Le 12 janvier 2010, un séisme d’une magnitude de 7,3 secoue Haïti et sa capitale, Port-au-Prince. Le bilan est très lourd : 230 000 morts, 300 000 blessés, 1,2 million de sans abris. Le bilan matériel est aussi très lourd, 60% des infrastructures administratives sont touchées voire détruites, ainsi que 80% des écoles, 50% des hôpitaux, et des dizaines de milliers d’habitations, laissant des centaines de milliers de personnes dans la rue.

 

Les moyens de communication sont durement touchés et l’acheminement des blessés vers les hopitaux est difficile. Le pays, déjà affaibli par 29 ans de dictature Duvalier et les échecs de ses successeurs, se retrouve dans une situation critique et dans l’attente de l’aide internationale.

 

maison en béton armé et blocs de béton ayant subi le séisme de 2010 - Jacmel, Haïti


Les ONG présentes en Haïti font un travail volontaire mais souvent décousu, dans un pays où l’absence d'un gouvernement et d’une administration efficace se fait cruellement sentir.
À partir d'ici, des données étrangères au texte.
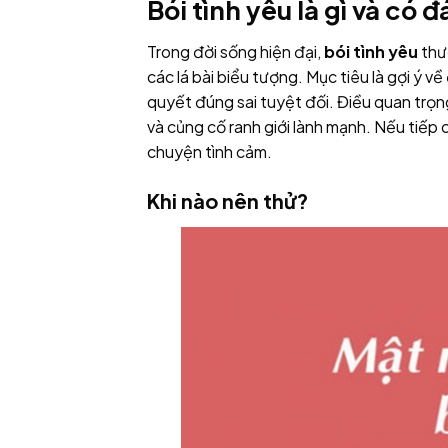
Bói tình yêu là gì và có 
Trong đời sống hiện đại,
bói tình yêu
thư
các lá bài biểu tượng. Mục tiêu là gợi ý 
quyết đúng sai tuyệt đối. Điều quan trọng
và củng cố ranh giới lành mạnh. Nếu tiếp 
chuyện tình cảm.
Khi nào nên thử?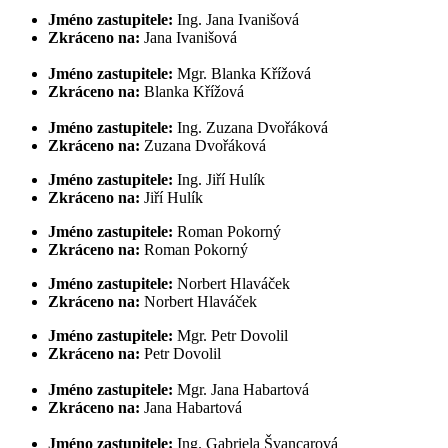
Jméno zastupitele:
Ing. Jana Ivanišová
Zkráceno na:
Jana Ivanišová
Jméno zastupitele:
Mgr. Blanka Křížová
Zkráceno na:
Blanka Křížová
Jméno zastupitele:
Ing. Zuzana Dvořáková
Zkráceno na:
Zuzana Dvořáková
Jméno zastupitele:
Ing. Jiří Hulík
Zkráceno na:
Jiří Hulík
Jméno zastupitele:
Roman Pokorný
Zkráceno na:
Roman Pokorný
Jméno zastupitele:
Norbert Hlaváček
Zkráceno na:
Norbert Hlaváček
Jméno zastupitele:
Mgr. Petr Dovolil
Zkráceno na:
Petr Dovolil
Jméno zastupitele:
Mgr. Jana Habartová
Zkráceno na:
Jana Habartová
Jméno zastupitele:
Ing. Gabriela Švancarová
En effet, les associations travaillent sans cohésion entres elles et  les solutions de reconstruction durable du pays tardent à apparaître.

 

Si de nombreux logements ont été reconstruits après le séisme par les haïtiens eux-mêmes, ceux-ci ne tiennent souvent pas compte des raisons pour lesquelles les habitats qu’ils remplacent se sont effondrés: l’ignorance des principes de base de l’architecture en zone sismique, le manque de moyens, l'absence de contrôle et la philosophie de la survie "au jour le jour" laissent présager des situations toujours aussi dangereuses en cas de nouvelle catastrophe!

 

Logements auto-construits dans les quartiers informels de la capitale

- une situation toujours aussi dangereuse en cas de séisme

 

3 ans après, l'urgence, toujours

 

En 2013, l'équipe de LI'nCS a passé 5 mois en Haïti pour analyser la reconstruction et en comprendre les enjeux pour le développement durable du pays.

 

Si de nombreux efforts sont faits de la part des ONG internationales et des associations locales pour offrir des logements aux personnes les plus vulnérables, il n'est cependant pas encore question de RECONSTRUCTION dans la mesure où la majorité des haïtiens, mêmes bénéficiaires de l'aide, reste dans une situation de survie très précaire, sans solution d'avenir.